Start with E4B if you have a modern laptop GPU. Step up to E12B or E27B if you have a desktop GPU with more VRAM.
How to Install Gemma 4 on Ollama
# Pull the default (E4B)
ollama pull gemma4
# Pull a specific size
ollama pull gemma4:e2b
ollama pull gemma4:e4b
ollama pull gemma4:e12b
ollama pull gemma4:e27b
Running Gemma 4
# Interactive chat
ollama run gemma4
# Single prompt
ollama run gemma4 "Explain transformer attention in simple terms"
# Run a specific size
ollama run gemma4:e12b
Using Gemma 4 Vision Features
All Gemma 4 variants support image input natively.
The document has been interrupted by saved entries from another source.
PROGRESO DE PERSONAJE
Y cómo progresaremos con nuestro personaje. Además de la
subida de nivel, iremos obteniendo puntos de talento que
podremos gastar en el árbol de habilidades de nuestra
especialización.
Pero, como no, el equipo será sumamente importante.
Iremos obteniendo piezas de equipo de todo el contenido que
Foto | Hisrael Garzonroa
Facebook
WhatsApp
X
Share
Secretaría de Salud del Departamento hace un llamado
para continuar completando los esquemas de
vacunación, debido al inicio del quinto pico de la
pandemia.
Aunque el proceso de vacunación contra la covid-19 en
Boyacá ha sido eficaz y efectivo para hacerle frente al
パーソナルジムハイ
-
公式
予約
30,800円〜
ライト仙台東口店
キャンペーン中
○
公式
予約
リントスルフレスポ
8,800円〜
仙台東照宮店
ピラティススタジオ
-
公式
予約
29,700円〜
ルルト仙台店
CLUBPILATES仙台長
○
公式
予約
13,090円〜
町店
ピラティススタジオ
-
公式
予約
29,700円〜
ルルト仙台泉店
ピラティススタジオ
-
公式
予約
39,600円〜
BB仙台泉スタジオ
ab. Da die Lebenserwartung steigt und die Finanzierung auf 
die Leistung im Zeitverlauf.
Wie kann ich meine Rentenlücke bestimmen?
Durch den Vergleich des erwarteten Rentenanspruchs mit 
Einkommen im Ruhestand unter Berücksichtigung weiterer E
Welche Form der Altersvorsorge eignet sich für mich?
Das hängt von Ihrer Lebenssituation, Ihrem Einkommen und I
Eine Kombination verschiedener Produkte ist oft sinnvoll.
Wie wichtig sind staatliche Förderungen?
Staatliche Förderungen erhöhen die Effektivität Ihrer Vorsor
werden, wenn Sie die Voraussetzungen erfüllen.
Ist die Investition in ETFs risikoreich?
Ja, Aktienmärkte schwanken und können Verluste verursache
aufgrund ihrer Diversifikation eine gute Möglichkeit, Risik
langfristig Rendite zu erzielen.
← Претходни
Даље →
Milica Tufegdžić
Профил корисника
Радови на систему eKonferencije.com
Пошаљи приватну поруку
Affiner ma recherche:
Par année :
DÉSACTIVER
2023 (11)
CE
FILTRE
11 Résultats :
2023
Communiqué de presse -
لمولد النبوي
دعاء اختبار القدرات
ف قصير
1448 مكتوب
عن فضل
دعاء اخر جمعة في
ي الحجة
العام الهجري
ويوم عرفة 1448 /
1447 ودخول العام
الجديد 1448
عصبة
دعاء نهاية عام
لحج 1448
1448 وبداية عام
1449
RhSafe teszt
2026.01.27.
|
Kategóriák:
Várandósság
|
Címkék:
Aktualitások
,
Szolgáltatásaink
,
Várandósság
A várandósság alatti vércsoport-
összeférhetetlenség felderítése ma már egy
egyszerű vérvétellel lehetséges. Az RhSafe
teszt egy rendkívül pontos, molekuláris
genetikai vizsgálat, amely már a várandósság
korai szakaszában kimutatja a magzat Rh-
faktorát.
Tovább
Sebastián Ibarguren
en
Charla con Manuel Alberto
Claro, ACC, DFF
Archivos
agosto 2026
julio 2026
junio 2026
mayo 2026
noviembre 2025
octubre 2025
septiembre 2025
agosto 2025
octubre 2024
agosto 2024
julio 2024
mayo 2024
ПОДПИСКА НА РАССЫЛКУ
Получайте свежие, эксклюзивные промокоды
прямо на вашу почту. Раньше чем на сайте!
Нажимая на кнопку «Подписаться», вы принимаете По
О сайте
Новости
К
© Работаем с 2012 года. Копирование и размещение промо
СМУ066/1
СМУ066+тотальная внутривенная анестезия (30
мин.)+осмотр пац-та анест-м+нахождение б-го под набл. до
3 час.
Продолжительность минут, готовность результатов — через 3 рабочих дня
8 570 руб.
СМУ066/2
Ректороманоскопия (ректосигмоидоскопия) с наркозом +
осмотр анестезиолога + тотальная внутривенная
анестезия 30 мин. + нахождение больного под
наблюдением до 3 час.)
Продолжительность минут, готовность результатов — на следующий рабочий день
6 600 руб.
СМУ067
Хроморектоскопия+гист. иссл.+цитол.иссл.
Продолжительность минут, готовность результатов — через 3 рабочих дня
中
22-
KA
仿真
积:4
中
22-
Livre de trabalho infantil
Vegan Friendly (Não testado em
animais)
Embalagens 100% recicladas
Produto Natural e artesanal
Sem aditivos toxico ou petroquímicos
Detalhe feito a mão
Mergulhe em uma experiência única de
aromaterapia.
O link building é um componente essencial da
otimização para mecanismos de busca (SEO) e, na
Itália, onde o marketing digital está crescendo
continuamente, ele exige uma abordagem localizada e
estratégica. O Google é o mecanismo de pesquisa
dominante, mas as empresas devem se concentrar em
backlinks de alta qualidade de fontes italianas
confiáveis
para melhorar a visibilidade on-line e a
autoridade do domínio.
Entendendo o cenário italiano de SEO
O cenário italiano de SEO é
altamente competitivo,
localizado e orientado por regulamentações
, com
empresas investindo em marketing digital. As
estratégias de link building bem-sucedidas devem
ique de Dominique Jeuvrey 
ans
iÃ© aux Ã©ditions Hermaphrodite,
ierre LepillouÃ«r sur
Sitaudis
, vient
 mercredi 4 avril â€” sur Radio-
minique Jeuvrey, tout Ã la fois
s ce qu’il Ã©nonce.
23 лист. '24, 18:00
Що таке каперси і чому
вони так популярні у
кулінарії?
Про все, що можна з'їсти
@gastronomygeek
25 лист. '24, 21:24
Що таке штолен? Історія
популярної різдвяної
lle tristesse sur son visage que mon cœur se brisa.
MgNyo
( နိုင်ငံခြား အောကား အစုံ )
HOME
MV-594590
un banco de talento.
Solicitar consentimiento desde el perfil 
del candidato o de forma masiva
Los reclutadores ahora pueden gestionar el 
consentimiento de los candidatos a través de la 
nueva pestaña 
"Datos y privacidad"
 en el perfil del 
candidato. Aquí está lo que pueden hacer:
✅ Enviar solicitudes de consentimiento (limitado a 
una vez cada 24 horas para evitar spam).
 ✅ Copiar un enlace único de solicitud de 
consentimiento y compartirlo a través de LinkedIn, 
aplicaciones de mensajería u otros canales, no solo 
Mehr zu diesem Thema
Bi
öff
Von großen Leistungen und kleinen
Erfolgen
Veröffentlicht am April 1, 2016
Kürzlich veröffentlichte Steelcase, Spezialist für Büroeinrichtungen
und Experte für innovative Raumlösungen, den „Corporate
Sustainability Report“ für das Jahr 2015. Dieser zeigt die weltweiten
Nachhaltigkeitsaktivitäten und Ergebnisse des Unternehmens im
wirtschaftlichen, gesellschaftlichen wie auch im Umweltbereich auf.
Using the Python library:
import ollama
response = ollama.chat(
model='gemma4',
messages=[{
'role': 'user',
'content': 'Describe what you see in this image',
'images': ['screenshot.png']
}]
)
print(response['message']['content'])
This works for diagram analysis, screenshot interpretation, photo descriptions, and more. The E4B model handles vision tasks well for its size.
Gemma 4 for Coding
Gemma 4 shows significant improvements on coding benchmarks compared to Gemma 3. The E12B and E27B variants are competitive with much larger models on standard coding tasks. For coding on a budget GPU, E4B is a solid choice:
ollama run gemma4:e4b "Write a Python function to parse a CSV file and return a list of dictionaries"
What Hardware Do You Need?
| Model | VRAM Required | Typical Hardware |
|---|---|---|
| E2B | 4–6GB | GTX 1660, RTX 3060, integrated GPU |
| E4B | 6–8GB | RTX 3060, RTX 4060, MacBook Air M2 |
| E12B | 12–16GB | RTX 3080, RTX 4080, Mac with 16GB |
| E27B | 24GB+ | RTX 3090, RTX 4090, Mac Studio 32GB |
Gemma 4 vs Gemma 3 on Ollama
Gemma 4 is substantially better than Gemma 3 at the same parameter count. Key improvements include native multimodal support (Gemma 3 required a separate vision model), significantly better coding performance, and improved instruction following. If you are currently running Gemma 3, upgrading to the equivalent Gemma 4 size is worth doing.
Troubleshooting
- Out of memory: Drop to a smaller size — E2B runs on most hardware
- Slow on CPU: Gemma 4 is designed for GPU inference — CPU-only will be very slow above E4B
- Model not found: Update Ollama to the latest version